#### [EXERCISE AIM]
Reproduce each of the lines below verbatim, omitting the pictures from your answer.

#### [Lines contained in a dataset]
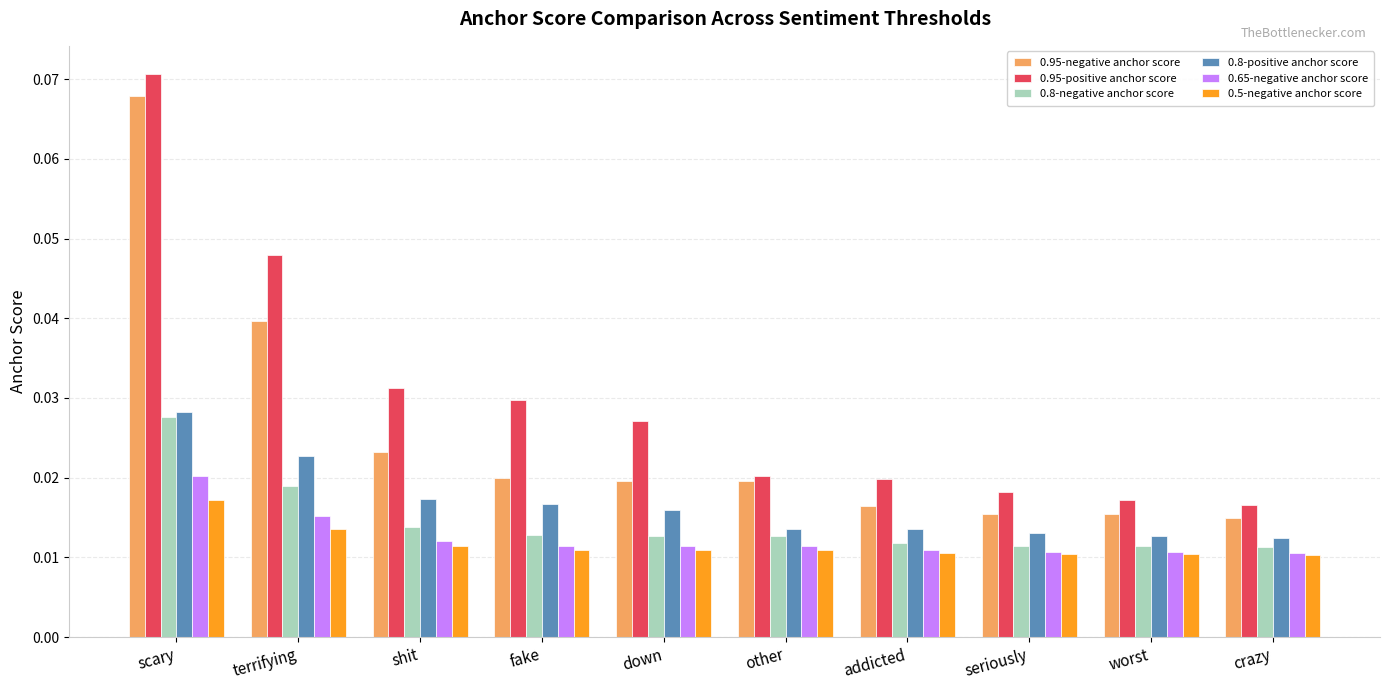

Which category has the highest value across all series?

scary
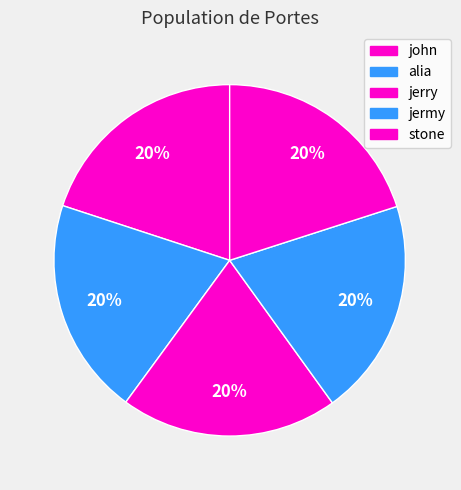

How many slices are in this pie chart?

5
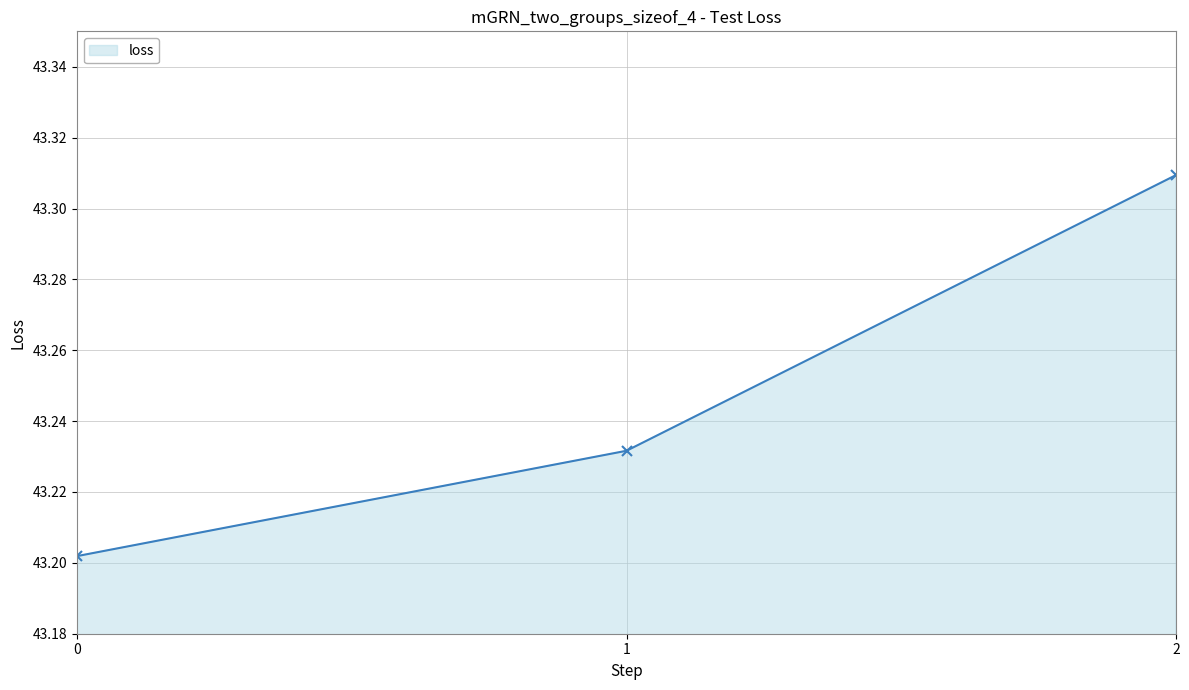

How many lines are shown in the chart?

1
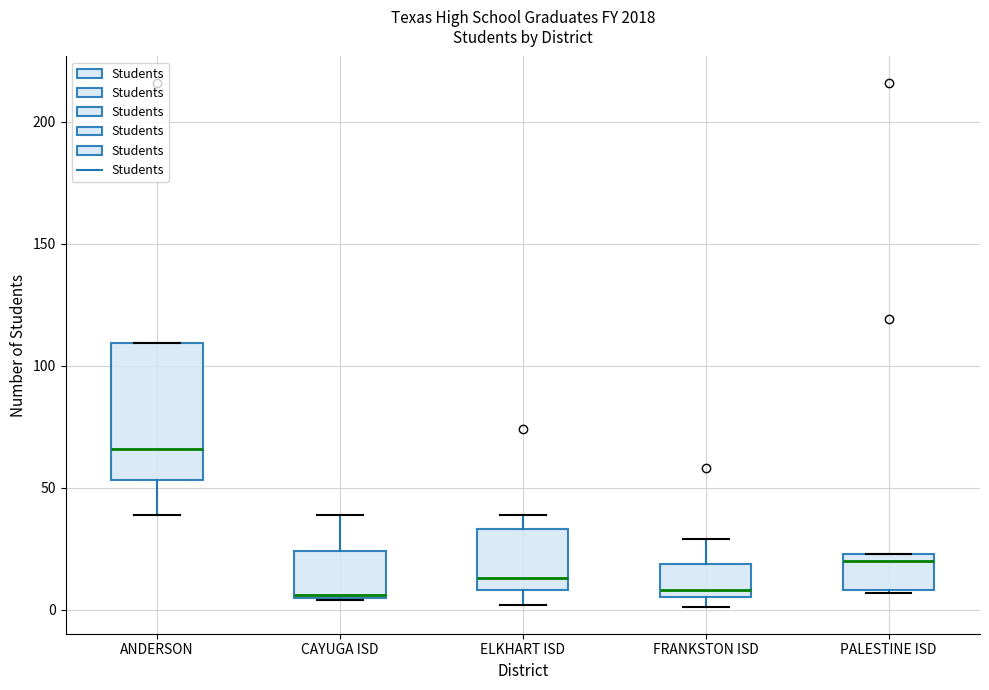

Comparing the boxes themselves (not the whiskers), which one is the tallest?

ANDERSON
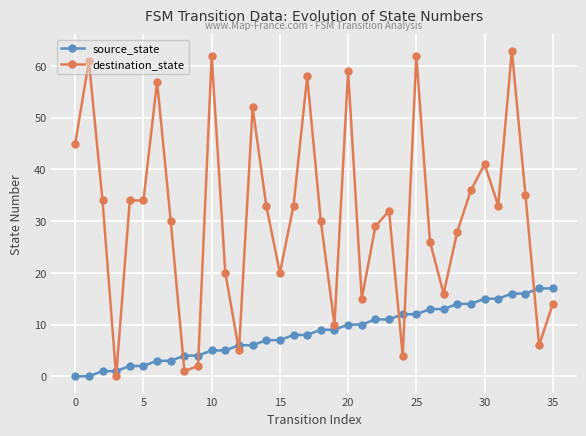

What is the value of the source_state point at the 17th from the left?

8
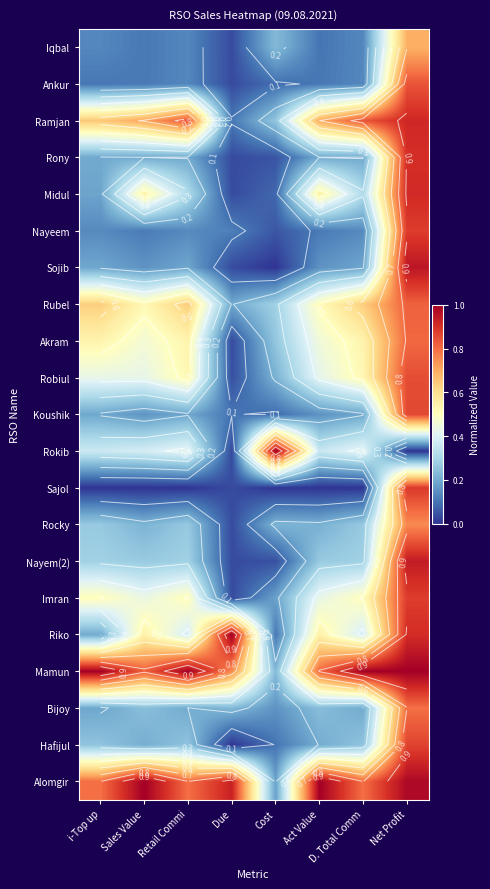

What is the greatest value displayed?

1.0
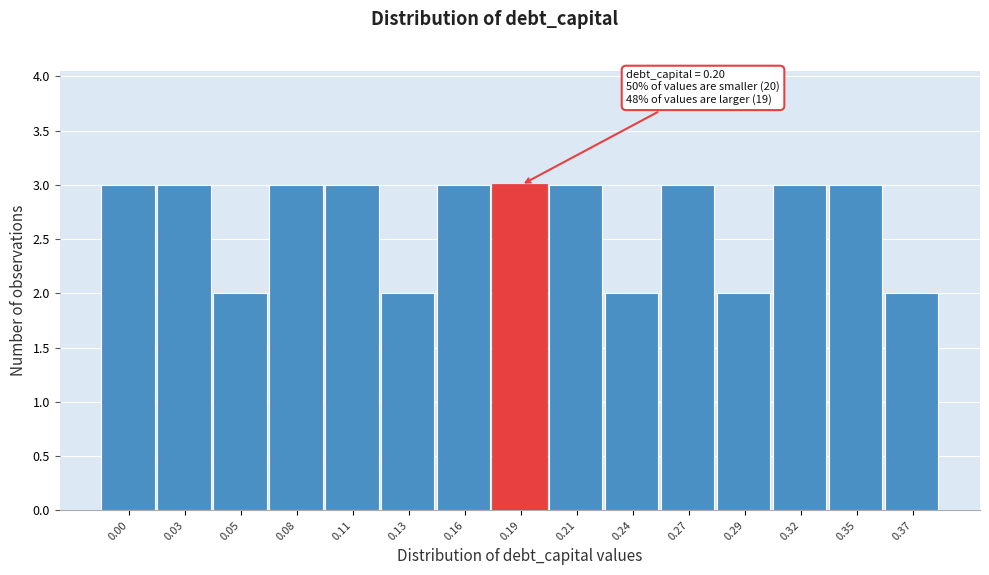

Reading left to right, what are all the values shown in this chart?

3	3	2	3	3	2	3	3	3	2	3	2	3	3	2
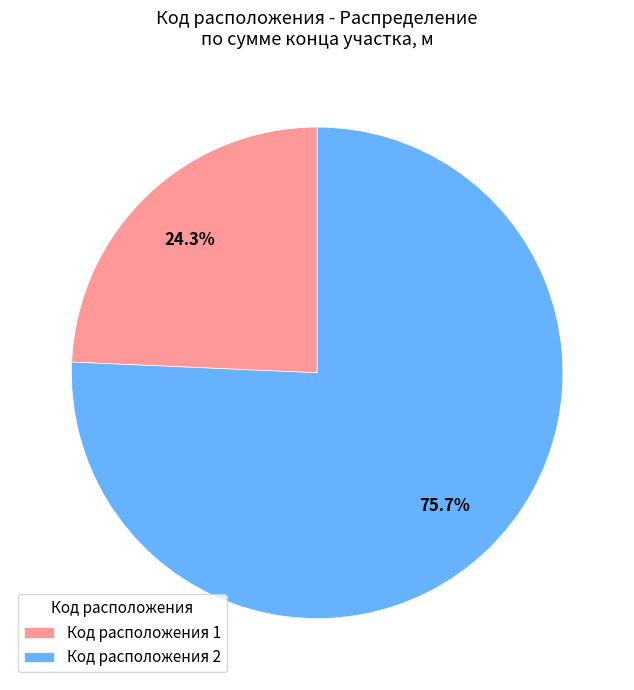

Approximately how many times larger is the value at Код расположения 1 compared to Код расположения 2?

0.3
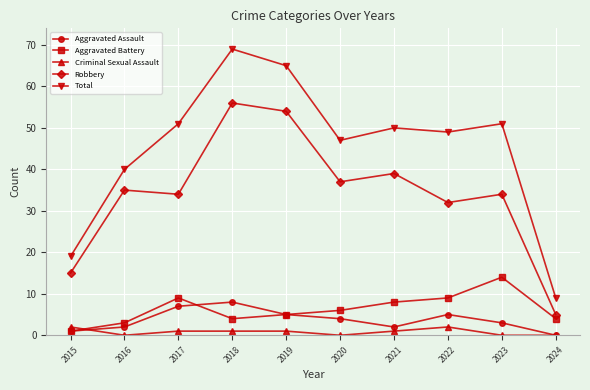

Which series has the largest range (max minus min)?

Total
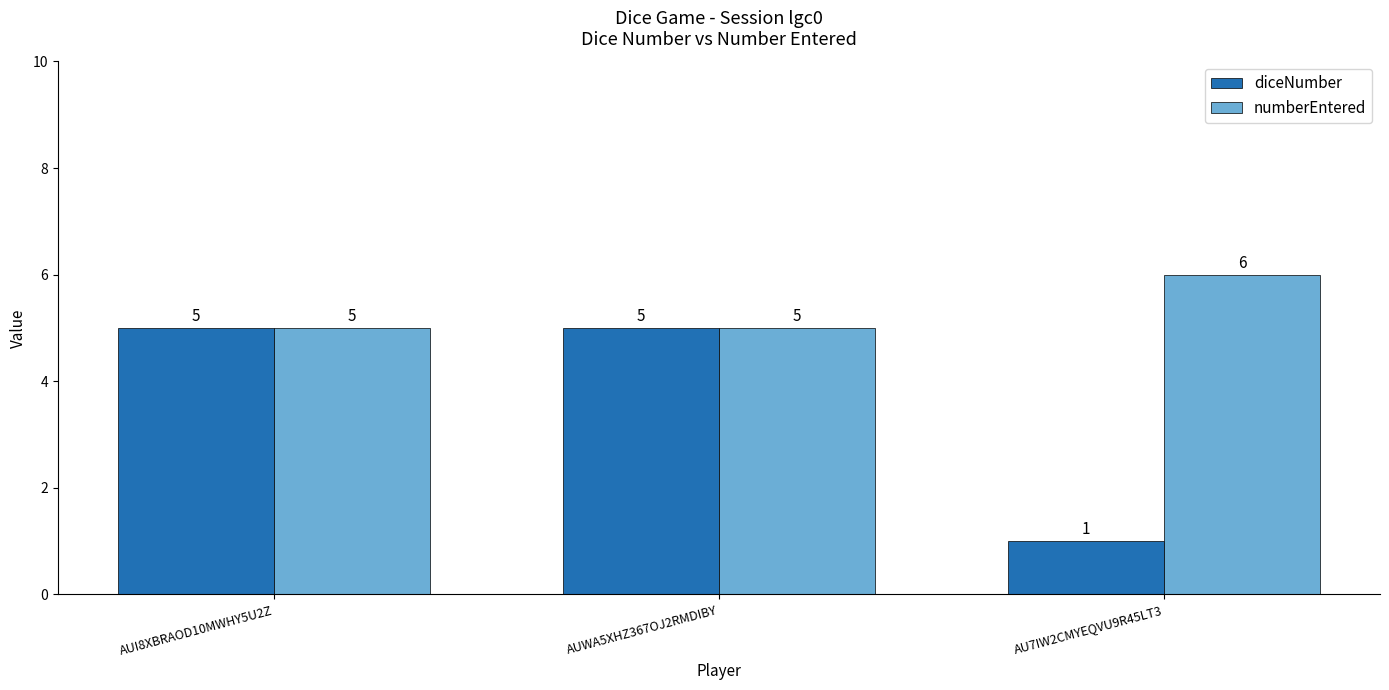

What is the highest value of the diceNumber series?

5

#### [ANSWER AREA]
Which category has the highest value across all series?

scary

How many slices are in this pie chart?

5

How many lines are shown in the chart?

1

Comparing the boxes themselves (not the whiskers), which one is the tallest?

ANDERSON

What is the value of the source_state point at the 17th from the left?

8

What is the greatest value displayed?

1.0

Reading left to right, what are all the values shown in this chart?

3	3	2	3	3	2	3	3	3	2	3	2	3	3	2

Approximately how many times larger is the value at Код расположения 1 compared to Код расположения 2?

0.3

Which series has the largest range (max minus min)?

Total

What is the highest value of the diceNumber series?

5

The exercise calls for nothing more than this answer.